Text segment:
__________

CORRESP 1 filename1.htm

 

 

VIA EDGAR SUBMISSION

 

August 15, 2024

 

Mr. Frank Wyman

Ms. Angela Connell

U.S. Securities and Exchange Commission

Division of Corporation Finance

Office of Life Sciences

Washington, D.C. 20549

 

Re: Renovaro Biosciences Inc.

Form 10-K for the Fiscal Year Ended June 30, 2023

Filed October 2, 2023

File No. 001-38758

 

Dear Mr. Wyman and Ms. Connell:

 

Renovaro Inc., f/k/a Renovaro Biosciences Inc. (“Renovaro” or the “Company”) submits this letter in response to your letter dated July 12, 2024, relating to the above-referenced filing by the Company. Set forth below are the comments contained in the Staff’s letter, followed by the Company’s responses. Capitalized terms not defined herein should be given the meaning provided in the above-referenced filing.

 

Form 10-K for the Fiscal Year Ended June 30, 2023

 

Notes to the Consolidated Financial Statements

Note 4 - Intangible Assets and Goodwill, page F-14

 

1.We note your responses to prior comments one and two. We continue to have difficultly understanding why additional impairments of your IPR&D asset and goodwill have not been recorded. In this respect, it appears that your goodwill and indefinite-lived intangible balances as of June 30, 2023 solely consist of amounts recorded in conjunction with the February 2018 acquisition of Enochian Biopharma. Based on disclosures made in prior filings, particularly your Form 10-K for the fiscal year ended June 30, 2018, the acquisition of Enochian Biopharma primarily consisted of a license agreement with Weird Science whereby you were granted exclusive rights to use and commercialize intellectual property related to HIV. Your disclosures indicate that of the $166.5 million in total consideration paid to acquire Enochian Biopharma, $154.8 million was recorded as an indefinite-lived intangible asset (IPR&D asset) and $11.6 million was recognized as goodwill. Given that the totality of intellectual property rights acquired in the Enochian Biopharma acquisition appear to have been conveyed via the license agreement with Weird Science and such license agreement was terminated in March 2024, it is unclear how you determined that the remaining goodwill and IPR&D asset associated with the Enochian Biopharma acquisition continue to have value. Please address the following:

 

Response:

 

After additional review, we have concluded that our IPR&D related to the Enochian Biopharma acquisition should be fully impaired as of March 31, 2024. Because the unit of account for our IPR&D related to the Enochian Biopharma acquisition is the license agreement with Weird Science (License Agreement), management determined that all IPR&D related to the License Agreement should be fully impaired as of March 31, 2024. Therefore, the Company will restate its interim financial statements for the period ended March 31, 2024 to impair the IPR&D in the amount of $42,611,000.

__________

[Recorded data]
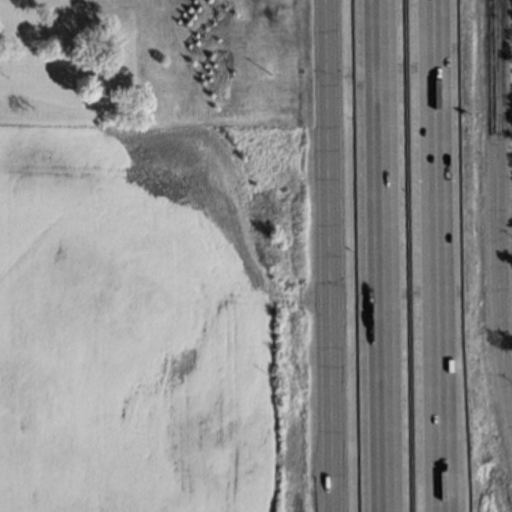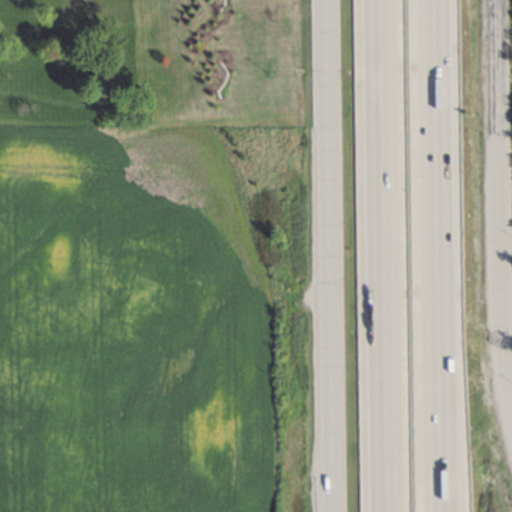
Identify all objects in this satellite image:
road: (324, 35)
road: (495, 213)
road: (381, 255)
road: (435, 255)
road: (329, 291)
crop: (156, 322)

__________

Set task A:
Answer these questions using the Renovaro letter to the SEC staff:
(i) On what date was the staff letter that the Company is replying to sent?
(ii) Of the $166.5 million in total consideration paid for Enochian Biopharma, how much was recognized as goodwill?
(iii) What impairment amount will the restated interim financial statements for the period ended March 31, 2024 record for the IPR&D?
Set task B: Extend the Renovaro letter to the SEC staff, beginning after its last sentence.
The records play no part in this exercise.

Written response A:
(i) July 12, 2024
(ii) $11.6 million
(iii) $42,611,000

Written response B:
 

·Your response to prior comment two indicates that your IPR&D asset consists of rights to RENB-HV-01, RENB-HV-12 and RENB-HV-21. Please provide us with a roll forward of your IPR&D asset from the date of the Enochian Biopharma acquisition through June 30, 2023 which illustrates the allocation of these product rights to each product candidate. Please also address the following:

 

 

 

August 15, 2024

Page 2

 

Response:

 

The Company allocated all IPR&D to the License Agreement as the unit of account for the IPR&D and therefore there is no allocation to specific product candidates. As noted earlier in our response to question 1, we have concluded that the IPR&D should be written off as of March 31, 2024

 

oClarify whether your rights to RENB-HV-12 were acquired as part of the Enochian Biopharma acquisition and if so, why its development was not impacted by the termination of the Weird Science license. If RENB-HV-12 was not subject to the Weird Science license agreement, explain to us why a portion of the initial indefinite-lived intangible asset was allocated to this product candidate.

 

Response:

 

Our acquisition of Enochian Biopharma, Inc. included the acquisition of rights to RENB-HV-12 under the License Agreement. However, RENB-HV-12 was subsequently developed further and a patent application was filed on June 17, 2019 by Serhat Gumrukcu. On November 20, 2019, Serhat Gumrukcu, the inventor on the patent application, fully assigned all rights, title and interest in and to said inventions and improvements to Enochian BioPharma, Inc., the Company’s wholly-owned subsidiary, via an assignment agreement, and therefore RENB-HV-12 was no longer subject to any license including the License Agreement and related termination.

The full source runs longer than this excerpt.